Não houve chuva. Mas também não houve magia. E Coura merecia. Mais. Como tudo o que se não explica, Coura é mais uma ideia e menos um lugar. Uma ideia de felicidade. Da felicidade empolgada da descoberta, de sentir uma coisa pela primeira vez. De um amor que resultou. Ideia que a distância alimenta, que a saudade insufla, que o Verão torna tão urgente como a concretização de uma paixão. A ideia de um lugar a que voltamos recorrentemente durante o ano. Durante vários anos. Quem sabe se para sempre. Ao menor acorde daquela canção (quantas canções mesmo?!), sorrimos, suspiramos, atropelamo-nos na sintonia, gritamos arrepiados: Coura! Foi em Coura! Foi em Coura tudo o que fica só entre nós. E nós somos muitos. Em Coura, a memória é par. O sangue é de família. A casa é nossa.
Mas Coura fez 18 anos. E a maioridade soube a gelatina. A coisa sem cor nem cheiro nem sabor. Apesar das cores, dos cheiros e dos sabores do cartaz. Todos diferentes. Como a gelatina, de morango ou de tangerina, sabe sempre ao mesmo. É fresquinha, não sabe mal, mas não é inesquecível. E Coura era assim, tinha açucar e segredos, era inesquecível. Era aquele amor que vive longe, que só podemos encontrar ali (alguém arrisca alguma semelhança entre Arcade Fire em Coura e anos depois em Lisboa? Entre Flaming Lips ali e um ano depois no Alentejo?), e que ali nos devolvia sempre a virgindade. Raridade que se repetia ano-após-ano sem nunca desapontar. Não vivia do que já tinha sido, vivia de viver tudo outra vez, tudo, coisas outras, pela primeira vez. Era relação de fidelidade: Coura esperava por nós e nós por lá chegar. Mas este ano chegámos a Coura como quem se engana no caminho e baralha e perde. Onde está Coura? Entrámos em processo de negação. Recusámos o último dia, tão impreparados que estávamos para assisir à decadência daquele amor. Àquela espécie de traição.
Coura foi um alinhamento incompreensível, quase esquizofrénico, de que os Best Coast foram a prova maior. Como entender que uma banda agendada para as 18 horas de um dia possa ser a mesma que depois foi atirada para as três da manhã?! Desnorte. "Vocês não gostam de nada, vão dormir", ripostou Bethany Consentino. Coura foi um Peter Hook a salvar a honra dquela noite e um apoteótico Love will tear us apart, que nem sequer faz parte de Unknown pleasures, o álbum de estreia dos Joy Division, mas que foi, ali sim, Coura como sempre a guardámos. Coura foi uns White Lies que daqui a três ou quatro anos serão seguramente cabeça de cartaz do Sudoeste. E, com justiça, não podemos registar mais nada. E não, não há velhinhos, nem Prodigy nem Cult, que nos tenham feito a nostalgia valer a pena. Os rapazes do shampoo, então, esses Klaxons, apeteceu-nos espancá-los.

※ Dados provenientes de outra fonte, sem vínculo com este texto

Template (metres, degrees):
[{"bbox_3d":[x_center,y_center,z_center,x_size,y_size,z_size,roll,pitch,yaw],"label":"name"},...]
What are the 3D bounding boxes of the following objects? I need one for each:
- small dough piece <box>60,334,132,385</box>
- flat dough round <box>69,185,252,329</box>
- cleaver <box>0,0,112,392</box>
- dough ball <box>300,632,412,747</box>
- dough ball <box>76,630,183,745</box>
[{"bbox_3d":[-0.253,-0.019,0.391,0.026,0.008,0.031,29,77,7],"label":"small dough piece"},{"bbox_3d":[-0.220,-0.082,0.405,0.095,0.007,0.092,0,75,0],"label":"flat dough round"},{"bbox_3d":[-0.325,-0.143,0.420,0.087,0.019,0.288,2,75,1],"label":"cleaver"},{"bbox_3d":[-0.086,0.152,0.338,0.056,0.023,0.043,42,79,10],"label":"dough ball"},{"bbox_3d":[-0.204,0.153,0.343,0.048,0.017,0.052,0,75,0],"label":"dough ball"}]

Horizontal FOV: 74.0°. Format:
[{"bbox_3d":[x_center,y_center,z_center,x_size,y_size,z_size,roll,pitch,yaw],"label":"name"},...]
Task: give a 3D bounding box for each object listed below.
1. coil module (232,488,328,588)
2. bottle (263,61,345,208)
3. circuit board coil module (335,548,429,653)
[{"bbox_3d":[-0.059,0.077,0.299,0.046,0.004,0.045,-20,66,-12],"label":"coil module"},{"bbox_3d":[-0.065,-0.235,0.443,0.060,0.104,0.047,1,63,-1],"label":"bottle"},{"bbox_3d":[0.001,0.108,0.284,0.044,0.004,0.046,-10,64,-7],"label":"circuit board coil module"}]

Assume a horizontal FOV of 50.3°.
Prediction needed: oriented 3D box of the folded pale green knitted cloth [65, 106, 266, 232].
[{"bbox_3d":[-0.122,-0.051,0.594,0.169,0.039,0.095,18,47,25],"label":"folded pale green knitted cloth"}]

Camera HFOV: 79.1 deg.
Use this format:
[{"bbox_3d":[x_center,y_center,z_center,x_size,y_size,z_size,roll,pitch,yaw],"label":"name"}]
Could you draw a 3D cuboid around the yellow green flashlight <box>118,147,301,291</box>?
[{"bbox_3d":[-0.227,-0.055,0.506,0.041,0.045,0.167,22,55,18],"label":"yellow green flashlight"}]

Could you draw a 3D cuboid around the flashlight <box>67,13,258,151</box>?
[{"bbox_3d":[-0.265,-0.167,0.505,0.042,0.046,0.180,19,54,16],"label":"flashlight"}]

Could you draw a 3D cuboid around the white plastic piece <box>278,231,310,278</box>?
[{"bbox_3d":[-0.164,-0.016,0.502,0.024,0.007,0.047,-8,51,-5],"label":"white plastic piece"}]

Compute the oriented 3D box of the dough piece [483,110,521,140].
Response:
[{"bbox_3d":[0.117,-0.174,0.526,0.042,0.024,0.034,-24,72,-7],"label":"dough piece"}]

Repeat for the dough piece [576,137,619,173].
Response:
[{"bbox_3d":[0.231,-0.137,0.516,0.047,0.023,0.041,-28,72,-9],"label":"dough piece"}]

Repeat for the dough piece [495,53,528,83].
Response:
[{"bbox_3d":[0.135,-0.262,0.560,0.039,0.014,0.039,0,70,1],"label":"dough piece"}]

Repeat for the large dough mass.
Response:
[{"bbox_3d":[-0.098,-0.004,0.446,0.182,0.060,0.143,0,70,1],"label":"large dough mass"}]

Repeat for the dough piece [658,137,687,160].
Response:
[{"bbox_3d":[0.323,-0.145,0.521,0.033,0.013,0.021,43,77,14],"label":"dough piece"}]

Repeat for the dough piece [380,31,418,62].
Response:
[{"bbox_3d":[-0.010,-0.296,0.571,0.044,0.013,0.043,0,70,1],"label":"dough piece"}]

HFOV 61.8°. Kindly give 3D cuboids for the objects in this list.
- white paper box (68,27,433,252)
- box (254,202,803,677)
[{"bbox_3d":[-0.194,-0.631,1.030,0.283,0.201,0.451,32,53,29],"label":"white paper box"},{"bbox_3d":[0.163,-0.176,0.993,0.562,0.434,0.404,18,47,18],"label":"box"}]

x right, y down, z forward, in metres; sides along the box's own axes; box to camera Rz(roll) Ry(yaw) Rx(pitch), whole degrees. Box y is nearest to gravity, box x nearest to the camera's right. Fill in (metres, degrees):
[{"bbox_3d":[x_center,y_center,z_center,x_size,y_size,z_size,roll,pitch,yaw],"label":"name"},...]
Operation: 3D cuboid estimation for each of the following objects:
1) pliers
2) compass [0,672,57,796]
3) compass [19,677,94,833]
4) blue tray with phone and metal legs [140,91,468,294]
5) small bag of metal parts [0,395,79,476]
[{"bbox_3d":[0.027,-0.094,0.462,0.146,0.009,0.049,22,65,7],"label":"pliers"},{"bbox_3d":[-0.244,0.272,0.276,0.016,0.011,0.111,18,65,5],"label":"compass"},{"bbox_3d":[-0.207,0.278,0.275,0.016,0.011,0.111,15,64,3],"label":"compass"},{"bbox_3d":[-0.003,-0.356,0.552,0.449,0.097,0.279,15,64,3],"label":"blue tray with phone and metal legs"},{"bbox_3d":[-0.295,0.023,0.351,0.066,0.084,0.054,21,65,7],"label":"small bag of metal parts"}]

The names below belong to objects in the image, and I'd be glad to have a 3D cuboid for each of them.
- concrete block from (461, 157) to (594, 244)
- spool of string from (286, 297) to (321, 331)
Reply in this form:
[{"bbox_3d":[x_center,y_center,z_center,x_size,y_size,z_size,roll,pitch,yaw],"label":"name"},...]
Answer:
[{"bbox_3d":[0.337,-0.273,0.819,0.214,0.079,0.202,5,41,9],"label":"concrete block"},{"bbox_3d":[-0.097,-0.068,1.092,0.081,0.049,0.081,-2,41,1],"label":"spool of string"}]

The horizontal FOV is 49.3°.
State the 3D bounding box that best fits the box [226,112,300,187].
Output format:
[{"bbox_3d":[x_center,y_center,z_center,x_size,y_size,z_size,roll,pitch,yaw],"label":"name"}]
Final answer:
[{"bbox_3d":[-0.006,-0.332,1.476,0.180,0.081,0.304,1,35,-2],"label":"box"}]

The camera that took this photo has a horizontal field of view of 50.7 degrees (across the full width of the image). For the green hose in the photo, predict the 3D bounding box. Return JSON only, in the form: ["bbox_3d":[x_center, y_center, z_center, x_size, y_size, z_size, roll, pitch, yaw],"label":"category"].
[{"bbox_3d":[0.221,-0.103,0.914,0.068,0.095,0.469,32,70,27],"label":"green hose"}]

Coura foi espanhóis, muitos, e dinheiro espanhol, cada vez mais. Foi ausência total e escandalosa de patrocinadores nacionais. Os dois rapazes da Ritmos não desaprenderam de programar o melhor festival deste país, mas ainda não aprenderam, como nenhum de nós, a inventar dinheiro. A culpa desta edição de Coura é toda de quem faltou. A Optimus tem 17% da quota de mercado nacional, muito pouco, mas deixou de investir ali para criar o Optimus Alive. A Super Bock vive essencialmente do mercado nortenho, mas também decidiu investir num festival homónimo a Sul. E podíamos continuar por aqui fora... É muito triste. Quando os espanhóis começarem a injectar dinheiro a sério em Coura e Coura passar a ser o festival de lá e não de cá, não hão-de faltar filhos pródigos. Triste país este... Coura é amor, tantas vezes tantos o escreveram nos últimos anos. Mas não basta amar, não basta dizer o amor; é preciso fazer. O amor dá trabalho.